[r-t] Opinions sought

Ian McCulloch ianmcc at physics.uq.edu.au
Sat Jan 26 11:21:44 GMT 2019


On Sat, 26 Jan 2019, Alexander E Holroyd wrote:

> In my view this whole discussion typifies the way the framing and 
> approach is all wrong.  (I appear to be in a minority here among those 
> who tend to discuss these things, although not necessarily among the 
> wider ringing world).
>
> There is no need for a formal definition of "spliced", any more than 
> there is for terms like "tail end" and "tower outing".
>
> Spliced refers to a piece of change ringing composed of more than one 
> method.  That is all anyone should ever need.
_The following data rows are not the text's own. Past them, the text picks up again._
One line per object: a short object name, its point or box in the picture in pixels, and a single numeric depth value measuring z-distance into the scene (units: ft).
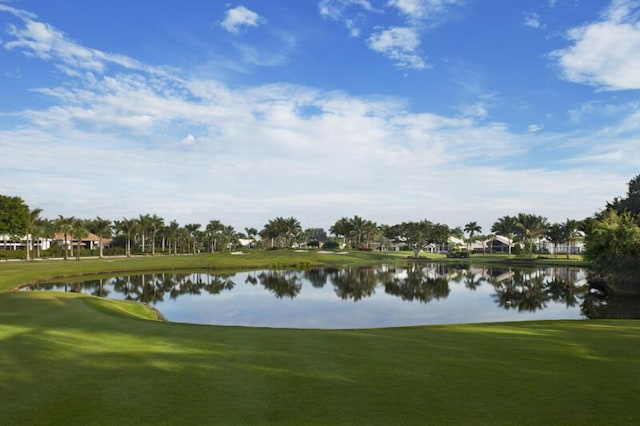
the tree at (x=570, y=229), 396.78
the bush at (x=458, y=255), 431.43
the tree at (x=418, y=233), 455.22
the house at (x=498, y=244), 580.71
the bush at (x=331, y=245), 585.22
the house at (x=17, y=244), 476.38
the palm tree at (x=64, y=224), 351.87
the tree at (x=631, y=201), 221.87
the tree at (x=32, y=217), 311.33
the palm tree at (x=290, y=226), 536.83
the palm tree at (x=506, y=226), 442.09
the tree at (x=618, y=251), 154.92
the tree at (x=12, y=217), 242.17
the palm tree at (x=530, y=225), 408.46
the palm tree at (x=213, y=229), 586.86
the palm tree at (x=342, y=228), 565.53
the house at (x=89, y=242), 528.42
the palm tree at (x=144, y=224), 435.45
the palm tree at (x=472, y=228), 587.27
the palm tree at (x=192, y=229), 552.37
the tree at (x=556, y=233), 404.16
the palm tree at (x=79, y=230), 353.55
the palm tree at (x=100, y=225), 371.76
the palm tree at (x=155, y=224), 457.27
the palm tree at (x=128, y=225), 409.59
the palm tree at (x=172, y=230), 495.41
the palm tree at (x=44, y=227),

But this is a formal definition:  "Spliced" == "a piece of change ringing 
composed of more than one method".  Using that definition, I can 
categorise any piece of ringing into either spliced or not spliced.  (Of 
course some thing can be described in multiple ways, and it is possible 
that one description might qualify as "spliced" but another does not. 
This is inevitable.)

I simply don't understand your comparison to tower outings.  If you 
really wanted to NOT define what "spliced" mean, then any piece of ringing 
may be called "spliced", at the whim of the band that rings it.  But that 
doesn't seem to be what you are proposing.